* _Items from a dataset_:
* * * *

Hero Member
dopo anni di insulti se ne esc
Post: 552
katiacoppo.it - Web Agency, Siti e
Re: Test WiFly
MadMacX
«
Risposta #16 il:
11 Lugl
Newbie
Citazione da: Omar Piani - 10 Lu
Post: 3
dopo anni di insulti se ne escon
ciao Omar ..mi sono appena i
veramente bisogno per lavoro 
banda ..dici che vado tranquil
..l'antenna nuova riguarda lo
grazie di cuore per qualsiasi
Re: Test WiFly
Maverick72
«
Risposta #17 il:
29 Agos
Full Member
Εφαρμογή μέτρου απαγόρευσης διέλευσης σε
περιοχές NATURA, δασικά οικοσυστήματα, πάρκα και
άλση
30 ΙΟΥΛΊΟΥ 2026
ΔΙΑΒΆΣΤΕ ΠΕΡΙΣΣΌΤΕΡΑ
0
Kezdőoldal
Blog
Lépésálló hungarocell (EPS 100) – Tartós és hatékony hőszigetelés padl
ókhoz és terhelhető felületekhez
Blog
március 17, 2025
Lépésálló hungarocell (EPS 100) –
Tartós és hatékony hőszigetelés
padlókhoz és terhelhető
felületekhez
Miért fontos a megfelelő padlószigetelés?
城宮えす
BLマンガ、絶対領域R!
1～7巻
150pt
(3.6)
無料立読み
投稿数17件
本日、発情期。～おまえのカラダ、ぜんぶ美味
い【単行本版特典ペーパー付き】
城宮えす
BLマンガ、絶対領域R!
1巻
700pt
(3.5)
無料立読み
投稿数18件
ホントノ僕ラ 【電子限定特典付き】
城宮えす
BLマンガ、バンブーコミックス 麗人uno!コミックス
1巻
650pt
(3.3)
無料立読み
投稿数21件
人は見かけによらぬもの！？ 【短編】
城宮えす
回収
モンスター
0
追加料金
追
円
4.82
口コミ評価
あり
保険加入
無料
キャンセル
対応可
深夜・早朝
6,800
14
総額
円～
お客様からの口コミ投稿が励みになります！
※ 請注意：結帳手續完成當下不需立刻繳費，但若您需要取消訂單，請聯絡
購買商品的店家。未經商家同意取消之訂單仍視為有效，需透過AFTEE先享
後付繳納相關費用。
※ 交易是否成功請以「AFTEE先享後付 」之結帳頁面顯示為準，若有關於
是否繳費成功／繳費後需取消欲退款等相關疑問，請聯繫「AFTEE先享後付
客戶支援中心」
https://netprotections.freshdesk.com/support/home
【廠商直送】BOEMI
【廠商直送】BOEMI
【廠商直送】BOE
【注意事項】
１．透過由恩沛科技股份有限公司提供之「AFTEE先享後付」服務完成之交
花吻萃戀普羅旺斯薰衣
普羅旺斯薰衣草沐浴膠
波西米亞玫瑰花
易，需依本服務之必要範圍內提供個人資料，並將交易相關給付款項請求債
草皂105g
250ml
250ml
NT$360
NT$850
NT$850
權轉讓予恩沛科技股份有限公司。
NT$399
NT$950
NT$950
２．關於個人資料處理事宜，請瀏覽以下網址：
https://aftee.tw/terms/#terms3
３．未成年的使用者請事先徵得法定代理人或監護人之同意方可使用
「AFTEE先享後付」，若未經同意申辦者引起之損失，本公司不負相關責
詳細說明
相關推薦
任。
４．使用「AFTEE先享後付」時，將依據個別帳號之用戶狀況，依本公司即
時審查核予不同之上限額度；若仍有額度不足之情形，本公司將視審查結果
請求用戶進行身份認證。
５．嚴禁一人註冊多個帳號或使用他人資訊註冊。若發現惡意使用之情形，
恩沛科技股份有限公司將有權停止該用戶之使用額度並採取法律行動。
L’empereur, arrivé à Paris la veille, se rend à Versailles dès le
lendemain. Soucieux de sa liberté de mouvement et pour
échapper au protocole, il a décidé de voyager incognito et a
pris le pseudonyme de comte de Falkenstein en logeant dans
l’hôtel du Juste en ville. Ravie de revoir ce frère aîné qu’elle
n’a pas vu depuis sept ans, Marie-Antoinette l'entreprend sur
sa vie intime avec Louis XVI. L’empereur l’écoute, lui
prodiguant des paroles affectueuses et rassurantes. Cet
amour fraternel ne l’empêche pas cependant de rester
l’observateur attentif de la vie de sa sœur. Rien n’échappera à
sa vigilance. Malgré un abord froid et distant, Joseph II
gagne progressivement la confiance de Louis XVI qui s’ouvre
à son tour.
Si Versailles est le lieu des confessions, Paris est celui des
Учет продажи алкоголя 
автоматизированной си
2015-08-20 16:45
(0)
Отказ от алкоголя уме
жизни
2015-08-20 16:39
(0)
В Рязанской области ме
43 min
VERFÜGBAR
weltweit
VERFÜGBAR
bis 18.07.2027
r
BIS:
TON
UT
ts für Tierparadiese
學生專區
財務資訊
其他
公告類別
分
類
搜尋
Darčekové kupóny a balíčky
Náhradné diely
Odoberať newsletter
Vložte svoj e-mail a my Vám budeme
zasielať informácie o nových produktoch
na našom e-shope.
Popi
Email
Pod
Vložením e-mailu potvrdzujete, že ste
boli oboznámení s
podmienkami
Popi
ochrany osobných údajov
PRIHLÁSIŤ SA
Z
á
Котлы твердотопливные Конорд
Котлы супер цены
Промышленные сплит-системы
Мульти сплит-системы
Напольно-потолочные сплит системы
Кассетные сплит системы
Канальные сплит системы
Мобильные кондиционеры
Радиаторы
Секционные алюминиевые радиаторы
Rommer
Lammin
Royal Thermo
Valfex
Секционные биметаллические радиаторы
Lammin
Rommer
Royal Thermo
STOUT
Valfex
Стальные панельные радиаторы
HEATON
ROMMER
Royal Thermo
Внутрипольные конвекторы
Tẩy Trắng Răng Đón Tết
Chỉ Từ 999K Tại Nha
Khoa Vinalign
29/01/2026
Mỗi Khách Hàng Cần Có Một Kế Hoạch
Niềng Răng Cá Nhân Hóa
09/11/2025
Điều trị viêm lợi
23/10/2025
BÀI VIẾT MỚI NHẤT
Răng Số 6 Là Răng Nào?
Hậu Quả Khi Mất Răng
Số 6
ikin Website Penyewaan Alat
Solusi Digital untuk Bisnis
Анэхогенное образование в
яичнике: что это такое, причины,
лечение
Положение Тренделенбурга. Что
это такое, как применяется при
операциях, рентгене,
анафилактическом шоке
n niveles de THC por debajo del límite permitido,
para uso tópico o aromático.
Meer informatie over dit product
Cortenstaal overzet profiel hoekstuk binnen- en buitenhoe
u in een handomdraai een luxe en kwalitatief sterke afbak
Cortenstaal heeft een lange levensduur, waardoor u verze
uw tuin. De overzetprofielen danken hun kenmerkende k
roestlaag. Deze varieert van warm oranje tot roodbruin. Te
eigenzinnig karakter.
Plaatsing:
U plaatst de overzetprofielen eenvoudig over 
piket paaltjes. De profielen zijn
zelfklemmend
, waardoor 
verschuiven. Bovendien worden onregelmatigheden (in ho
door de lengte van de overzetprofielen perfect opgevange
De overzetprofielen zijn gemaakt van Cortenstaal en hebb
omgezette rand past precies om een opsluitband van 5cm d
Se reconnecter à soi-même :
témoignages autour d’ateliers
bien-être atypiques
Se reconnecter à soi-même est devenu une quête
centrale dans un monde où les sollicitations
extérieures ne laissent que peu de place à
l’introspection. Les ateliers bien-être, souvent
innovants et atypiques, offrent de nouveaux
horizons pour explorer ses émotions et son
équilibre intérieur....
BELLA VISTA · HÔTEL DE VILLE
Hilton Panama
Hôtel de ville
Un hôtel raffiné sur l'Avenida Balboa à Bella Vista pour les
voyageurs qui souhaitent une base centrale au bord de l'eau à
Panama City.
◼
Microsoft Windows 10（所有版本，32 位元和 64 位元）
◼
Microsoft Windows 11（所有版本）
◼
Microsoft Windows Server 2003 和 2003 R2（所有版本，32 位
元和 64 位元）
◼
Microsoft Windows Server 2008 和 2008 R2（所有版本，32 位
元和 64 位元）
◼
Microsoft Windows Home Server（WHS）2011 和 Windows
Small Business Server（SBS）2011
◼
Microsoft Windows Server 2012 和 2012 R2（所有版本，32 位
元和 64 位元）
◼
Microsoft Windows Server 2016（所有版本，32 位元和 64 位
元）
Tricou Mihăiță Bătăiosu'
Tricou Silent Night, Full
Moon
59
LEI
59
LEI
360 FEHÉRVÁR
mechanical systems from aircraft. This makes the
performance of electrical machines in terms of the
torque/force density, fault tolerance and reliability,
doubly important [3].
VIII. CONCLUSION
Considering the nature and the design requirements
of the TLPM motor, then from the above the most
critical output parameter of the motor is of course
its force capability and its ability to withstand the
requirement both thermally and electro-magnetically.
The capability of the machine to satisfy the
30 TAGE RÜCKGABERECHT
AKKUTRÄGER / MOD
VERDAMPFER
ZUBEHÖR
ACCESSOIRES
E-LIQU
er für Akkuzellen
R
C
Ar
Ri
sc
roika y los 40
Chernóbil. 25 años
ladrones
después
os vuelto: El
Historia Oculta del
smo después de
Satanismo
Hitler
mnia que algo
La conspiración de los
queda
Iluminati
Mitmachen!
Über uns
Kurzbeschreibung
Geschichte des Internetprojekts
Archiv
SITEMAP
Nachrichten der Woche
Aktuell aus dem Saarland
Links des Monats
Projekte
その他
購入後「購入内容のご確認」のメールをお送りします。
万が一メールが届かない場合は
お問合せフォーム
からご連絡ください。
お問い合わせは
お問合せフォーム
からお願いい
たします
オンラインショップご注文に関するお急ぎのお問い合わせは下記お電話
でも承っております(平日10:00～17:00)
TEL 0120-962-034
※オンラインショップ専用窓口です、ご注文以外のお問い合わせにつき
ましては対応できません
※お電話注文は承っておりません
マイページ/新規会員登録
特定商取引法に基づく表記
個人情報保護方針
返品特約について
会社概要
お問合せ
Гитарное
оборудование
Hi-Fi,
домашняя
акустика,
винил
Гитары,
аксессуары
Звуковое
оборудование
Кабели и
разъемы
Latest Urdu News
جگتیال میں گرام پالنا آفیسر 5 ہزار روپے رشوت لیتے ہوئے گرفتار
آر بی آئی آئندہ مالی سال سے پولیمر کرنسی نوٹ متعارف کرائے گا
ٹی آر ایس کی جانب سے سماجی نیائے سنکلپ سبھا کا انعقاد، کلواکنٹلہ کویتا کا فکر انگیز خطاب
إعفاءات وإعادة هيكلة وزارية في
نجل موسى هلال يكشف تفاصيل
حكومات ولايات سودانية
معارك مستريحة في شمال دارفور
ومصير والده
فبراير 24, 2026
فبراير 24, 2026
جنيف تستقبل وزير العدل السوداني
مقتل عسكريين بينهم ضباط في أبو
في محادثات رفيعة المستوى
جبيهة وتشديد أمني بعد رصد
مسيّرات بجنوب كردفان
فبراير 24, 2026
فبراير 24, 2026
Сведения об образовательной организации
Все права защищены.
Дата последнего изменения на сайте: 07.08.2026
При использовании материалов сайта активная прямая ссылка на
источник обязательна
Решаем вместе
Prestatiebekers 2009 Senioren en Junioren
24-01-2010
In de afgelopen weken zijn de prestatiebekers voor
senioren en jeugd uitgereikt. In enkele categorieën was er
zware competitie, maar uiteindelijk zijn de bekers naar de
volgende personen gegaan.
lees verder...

* * * *

* _Action item_: Return every line of the material that contains the string "所有版本", treating uppercase and lowercase as distinct.

* _Answer section_:
Microsoft Windows 10（所有版本，32 位元和 64 位元）
Microsoft Windows 11（所有版本）
Microsoft Windows Server 2003 和 2003 R2（所有版本，32 位
Microsoft Windows Server 2008 和 2008 R2（所有版本，32 位
Microsoft Windows Server 2012 和 2012 R2（所有版本，32 位
Microsoft Windows Server 2016（所有版本，32 位元和 64 位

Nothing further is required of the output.